Front Med (Lausanne). 2026 May 14;13:1830071. doi: 10.3389/fmed.2026.1830071. eCollection 2026.

ABSTRACT

BACKGROUND: Type 2 diabetes mellitus (T2DM) is increasing rapidly in low- and middle-income countries, including Lao People’s Democratic Republic (Lao PDR). Although behavioral self-management is widely considered essential in diabetes care, evidence linking psychosocial determinants to glycemic outcomes among older adults remains inconsistent.

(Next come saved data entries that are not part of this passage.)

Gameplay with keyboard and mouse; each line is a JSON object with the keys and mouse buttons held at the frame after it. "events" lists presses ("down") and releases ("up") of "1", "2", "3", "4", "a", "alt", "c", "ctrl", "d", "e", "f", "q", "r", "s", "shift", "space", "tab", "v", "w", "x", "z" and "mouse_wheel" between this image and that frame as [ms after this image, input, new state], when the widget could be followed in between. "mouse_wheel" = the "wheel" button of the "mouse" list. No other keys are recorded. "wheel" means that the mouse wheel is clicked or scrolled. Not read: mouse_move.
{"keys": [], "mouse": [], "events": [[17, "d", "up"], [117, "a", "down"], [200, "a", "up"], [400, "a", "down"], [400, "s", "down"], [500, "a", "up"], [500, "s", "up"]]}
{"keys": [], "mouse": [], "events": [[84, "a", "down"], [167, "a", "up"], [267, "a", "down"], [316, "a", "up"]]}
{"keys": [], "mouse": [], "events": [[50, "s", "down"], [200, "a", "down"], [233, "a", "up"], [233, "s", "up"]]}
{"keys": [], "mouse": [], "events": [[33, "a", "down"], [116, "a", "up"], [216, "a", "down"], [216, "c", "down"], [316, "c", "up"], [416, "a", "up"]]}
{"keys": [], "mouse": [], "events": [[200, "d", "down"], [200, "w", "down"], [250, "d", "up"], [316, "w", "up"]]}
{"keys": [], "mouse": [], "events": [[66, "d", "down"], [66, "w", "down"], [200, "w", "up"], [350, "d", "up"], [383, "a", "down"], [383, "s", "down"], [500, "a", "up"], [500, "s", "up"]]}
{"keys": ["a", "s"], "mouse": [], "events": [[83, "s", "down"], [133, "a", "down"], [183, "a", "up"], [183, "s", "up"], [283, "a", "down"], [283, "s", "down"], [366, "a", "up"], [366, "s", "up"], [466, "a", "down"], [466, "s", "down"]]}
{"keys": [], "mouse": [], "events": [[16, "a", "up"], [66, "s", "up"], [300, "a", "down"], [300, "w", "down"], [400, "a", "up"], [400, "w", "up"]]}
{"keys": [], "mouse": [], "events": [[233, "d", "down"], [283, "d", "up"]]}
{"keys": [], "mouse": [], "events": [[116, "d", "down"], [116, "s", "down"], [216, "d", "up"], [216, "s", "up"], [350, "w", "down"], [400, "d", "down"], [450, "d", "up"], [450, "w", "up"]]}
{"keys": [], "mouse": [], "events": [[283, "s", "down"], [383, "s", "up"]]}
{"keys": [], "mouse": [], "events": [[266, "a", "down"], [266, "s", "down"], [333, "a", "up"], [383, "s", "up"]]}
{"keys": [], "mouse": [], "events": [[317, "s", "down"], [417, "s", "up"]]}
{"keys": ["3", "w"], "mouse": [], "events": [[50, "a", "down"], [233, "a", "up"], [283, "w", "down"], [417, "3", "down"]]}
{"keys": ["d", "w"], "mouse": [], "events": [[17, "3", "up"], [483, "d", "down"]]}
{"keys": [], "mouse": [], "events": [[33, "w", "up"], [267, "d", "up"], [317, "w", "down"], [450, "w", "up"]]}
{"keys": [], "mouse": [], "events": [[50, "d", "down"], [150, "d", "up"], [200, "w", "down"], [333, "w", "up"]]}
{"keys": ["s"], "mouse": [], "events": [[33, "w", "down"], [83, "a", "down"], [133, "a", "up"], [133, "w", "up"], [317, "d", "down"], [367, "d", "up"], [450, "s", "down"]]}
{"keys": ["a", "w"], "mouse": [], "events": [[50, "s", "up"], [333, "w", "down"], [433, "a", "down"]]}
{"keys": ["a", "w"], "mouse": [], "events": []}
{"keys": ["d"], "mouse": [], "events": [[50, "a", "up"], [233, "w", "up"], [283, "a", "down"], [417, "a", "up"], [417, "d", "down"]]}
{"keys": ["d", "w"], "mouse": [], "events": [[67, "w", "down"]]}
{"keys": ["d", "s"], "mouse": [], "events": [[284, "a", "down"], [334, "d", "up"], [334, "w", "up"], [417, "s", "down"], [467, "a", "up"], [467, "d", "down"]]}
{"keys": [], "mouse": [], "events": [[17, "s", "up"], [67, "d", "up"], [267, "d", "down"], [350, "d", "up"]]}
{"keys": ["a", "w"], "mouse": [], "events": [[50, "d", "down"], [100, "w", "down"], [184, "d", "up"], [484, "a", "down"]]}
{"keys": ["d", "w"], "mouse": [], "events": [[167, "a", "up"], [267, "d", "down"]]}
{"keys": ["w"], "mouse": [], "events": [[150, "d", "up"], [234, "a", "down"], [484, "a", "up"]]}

OBJECTIVE: This study examined the associations between diabetes-related knowledge, attitudes, self-care behaviors, and glycemic control among older adults with T2DM receiving tertiary hospital care in Lao PDR.

METHODS: A cross-sectional study was conducted among 88 adults aged ≥60 years with diagnosed T2DM attending the outpatient diabetes clinic at Setthathirath Hospital in Vientiane Capital. Structured interviews were used to assess diabetes knowledge, attitudes, and self-care practices. Glycemic control was defined as HbA1c < 7%. Pearson correlation and multivariable regression analyses were performed to examine associations between psychosocial factors and glycemic outcomes.

RESULTS: A total of 19.3% of participants achieved glycemic control (HbA1c < 7%), with a mean HbA1c level of 9.03 ± 2.47%, indicating generally poor glycemic control. Diabetes knowledge levels were low, with 98.9% of participants classified as having low knowledge. Attitudes toward diabetes management were predominantly low (60.2%), while overall self-care behaviors were largely moderate (83.0%). Pearson correlation analysis showed no statistically significant associations between knowledge (r = -0.134, p = 0.213), attitudes (r = 0.108, p = 0.318), or self-care behaviors (r = 0.046, p = 0.671) and HbA1c levels. Multivariable regression analysis likewise identified no significant predictors of glycemic control.

CONCLUSION: Despite substantial psychosocial vulnerabilities, no statistically significant associations between psychosocial factors and glycemic control were observed in this sample. These findings may indicate a potential mismatch between psychosocial factors and glycemic outcomes; however, this interpretation should be approached with caution, given the study’s methodological limitations. Further research with larger samples and longitudinal designs is needed to better understand these relationships. This study contributes context-specific evidence from Lao PDR to the limited literature on psychosocial determinants of diabetes management in low- and middle-income countries.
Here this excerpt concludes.